Cuban Nuns Producing Communion Hosts Again with Support from Overseas

When production came to a halt, the Discalced Carmelite convent in Havana lost one of its principle sources of income. (Facebook/Vida Cristiana)

14ymedio bigger 14ymedio, Havana, 16 November 2022 — The Discalced Carmelite nuns of Havana, who make most of the communion hosts consumed by the Catholics on the island, announced Tuesday that they will resume production. In a previous statement the nuns expressed regret that the country-wide flour shortage prevented them from supplying Cuban dioceses with hosts as they had been.

“To our surprise, the news went viral,” the Carmelites said in an announcement released by Vida Cristiana, a Cuban Jesuit publication. Alluding to a biblical parable about “multiplying the loaves,” they report that they received flour from individuals and institutions in the United States, Puerto Rico and Spain as well as the usual allotment they receive from the state.

“We are now resuming production so that we can offer this service to the Church as soon as possible,” they add.

“We ended up buying hosts in Havana because the Carmelites have a flour contract with the government, a situation that doesn’t exist in other dioceses,” says Fr. Alberto Reyes, a priest in Camagüey. The most practical solution for the church was to consolidate the purchasing process by buying exclusively from the convent. Otherwise, the hosts would have to be produced in the provinces, which would have meant having to deal with “the flour problem,” explains Reyes.

“Even though the nuns have a contract with the state, the process is still complicated. Flour shipments get delayed, supplies run out, a lot of signatures are required for delivery. But, good or bad, the problem is being resolved,” he says.

According to several priests, the Catholic church has been informed that the shipment of flour from which the nuns’ allotment will come has already arrived at the port. “I don’t think this will reach a crisis level, or that we we won’t be able celebrate mass because we don’t have hosts,” Reyes said.

In an announcement published on November 2, the Carmelites reported they were working “with the little flour we have left” and anticipated the national supply of hosts would soon dry up. The message, accompanied by a telephone line for anyone who wanted to help, sparked controversy along with the support of many Catholics on the Island and in Cuban exile communities.
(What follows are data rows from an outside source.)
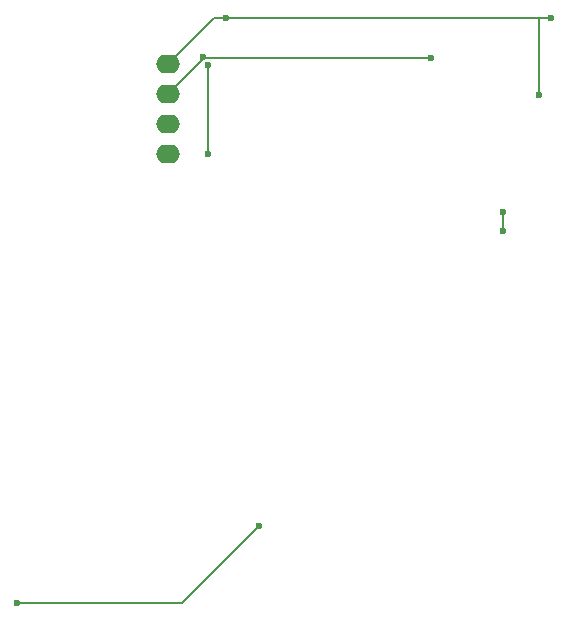
<source format=gbr>
%TF.GenerationSoftware,KiCad,Pcbnew,8.0.8*%
%TF.CreationDate,2025-02-05T21:11:50-08:00*%
%TF.ProjectId,KiCad,4b694361-642e-46b6-9963-61645f706362,1*%
%TF.SameCoordinates,Original*%
%TF.FileFunction,Copper,L2,Bot*%
%TF.FilePolarity,Positive*%
%FSLAX46Y46*%
G04 Gerber Fmt 4.6, Leading zero omitted, Abs format (unit mm)*
G04 Created by KiCad (PCBNEW 8.0.8) date 2025-02-05 21:11:50*
%MOMM*%
%LPD*%
G01*
G04 APERTURE LIST*
%TA.AperFunction,ComponentPad*%
%ADD10O,2.000000X1.600000*%
%TD*%
%TA.AperFunction,ViaPad*%
%ADD11C,0.600000*%
%TD*%
%TA.AperFunction,Conductor*%
%ADD12C,0.200000*%
%TD*%
G04 APERTURE END LIST*
D10*
%TO.P,Brd1,2,VCC*%
%TO.N,+3.3V*%
X167275000Y-72420000D03*
%TO.P,Brd1,1,GND*%
%TO.N,GND*%
X167275000Y-69880000D03*
%TO.P,Brd1,3,SCL*%
%TO.N,Net-(Brd1-SCL)*%
X167275000Y-74960000D03*
%TO.P,Brd1,4,SDA*%
%TO.N,Net-(Brd1-SDA)*%
X167275000Y-77500000D03*
%TD*%
D11*
%TO.N,/signal*%
X175000000Y-109000000D03*
X154500000Y-115500000D03*
%TO.N,GND*%
X195675000Y-84000000D03*
X195675000Y-82400000D03*
X198675000Y-72500000D03*
%TO.N,+3.3V*%
X170246957Y-69324143D03*
%TO.N,GND*%
X199675000Y-66000000D03*
%TO.N,+3.3V*%
X189575000Y-69400000D03*
%TO.N,Net-(Brd1-SDA)*%
X170675000Y-70000000D03*
X170675000Y-70000000D03*
X170675000Y-77500000D03*
%TO.N,GND*%
X172175000Y-66000000D03*
%TD*%
D12*
%TO.N,/signal*%
X168500000Y-115500000D02*
X154500000Y-115500000D01*
X175000000Y-109000000D02*
X168500000Y-115500000D01*
%TO.N,GND*%
X195675000Y-84000000D02*
X195675000Y-82400000D01*
X199675000Y-66000000D02*
X198675000Y-66000000D01*
X198675000Y-66000000D02*
X197675000Y-66000000D01*
X198675000Y-72500000D02*
X198675000Y-66000000D01*
%TO.N,+3.3V*%
X170295000Y-69400000D02*
X170295000Y-69372186D01*
X170295000Y-69372186D02*
X170246957Y-69324143D01*
%TO.N,GND*%
X171155000Y-66000000D02*
X167275000Y-69880000D01*
%TO.N,+3.3V*%
X170295000Y-69400000D02*
X189575000Y-69400000D01*
X189675000Y-69500000D02*
X189575000Y-69400000D01*
X167275000Y-72420000D02*
X170295000Y-69400000D01*
%TO.N,Net-(Brd1-SDA)*%
X170675000Y-77500000D02*
X170675000Y-70000000D01*
%TO.N,GND*%
X172175000Y-66000000D02*
X171155000Y-66000000D01*
X197675000Y-66000000D02*
X172175000Y-66000000D01*
%TD*%
M02*

</source>
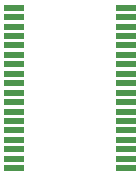
<source format=gbr>
%TF.GenerationSoftware,KiCad,Pcbnew,(5.1.9)-1*%
%TF.CreationDate,2021-02-24T14:45:34+01:00*%
%TF.ProjectId,Schaakbord_Testprint,53636861-616b-4626-9f72-645f54657374,rev?*%
%TF.SameCoordinates,Original*%
%TF.FileFunction,Paste,Top*%
%TF.FilePolarity,Positive*%
%FSLAX46Y46*%
G04 Gerber Fmt 4.6, Leading zero omitted, Abs format (unit mm)*
G04 Created by KiCad (PCBNEW (5.1.9)-1) date 2021-02-24 14:45:34*
%MOMM*%
%LPD*%
G01*
G04 APERTURE LIST*
%ADD10R,1.800000X0.600000*%
G04 APERTURE END LIST*
D10*
%TO.C,IC1*%
X171349000Y-71940000D03*
X171349000Y-72740000D03*
X171349000Y-73540000D03*
X171349000Y-74340000D03*
X171349000Y-75140000D03*
X171349000Y-75940000D03*
X171349000Y-76740000D03*
X171349000Y-77540000D03*
X171349000Y-78340000D03*
X171349000Y-79140000D03*
X171349000Y-79940000D03*
X171349000Y-80740000D03*
X171349000Y-81540000D03*
X171349000Y-82340000D03*
X171349000Y-83140000D03*
X171349000Y-83940000D03*
X171349000Y-84740000D03*
X171349000Y-85540000D03*
X161899000Y-85540000D03*
X161899000Y-84740000D03*
X161899000Y-83940000D03*
X161899000Y-83140000D03*
X161899000Y-82340000D03*
X161899000Y-81540000D03*
X161899000Y-80740000D03*
X161899000Y-79940000D03*
X161899000Y-79140000D03*
X161899000Y-78340000D03*
X161899000Y-77540000D03*
X161899000Y-76740000D03*
X161899000Y-75940000D03*
X161899000Y-75140000D03*
X161899000Y-74340000D03*
X161899000Y-73540000D03*
X161899000Y-72740000D03*
X161899000Y-71940000D03*
%TD*%
M02*

</source>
When production came to a halt, the Carmelites lost one of their principle sources of income, threatening their financial self-sufficiency. The nuns at the Havana convent still face the challenge of power outages, which impact their ability to normalize operations.

In the event of another crisis, an alternative would be to import the required quantity of communion wafers from the United States or Europe. But even that would not resolve the problem. “It’s not a product that you can store indefinitely,” says Jose Luis Pueyo, a Spanish priest working in Caibarién. “It’s best not to wait too long before consuming them. That’s why production and supply has to be ongoing.”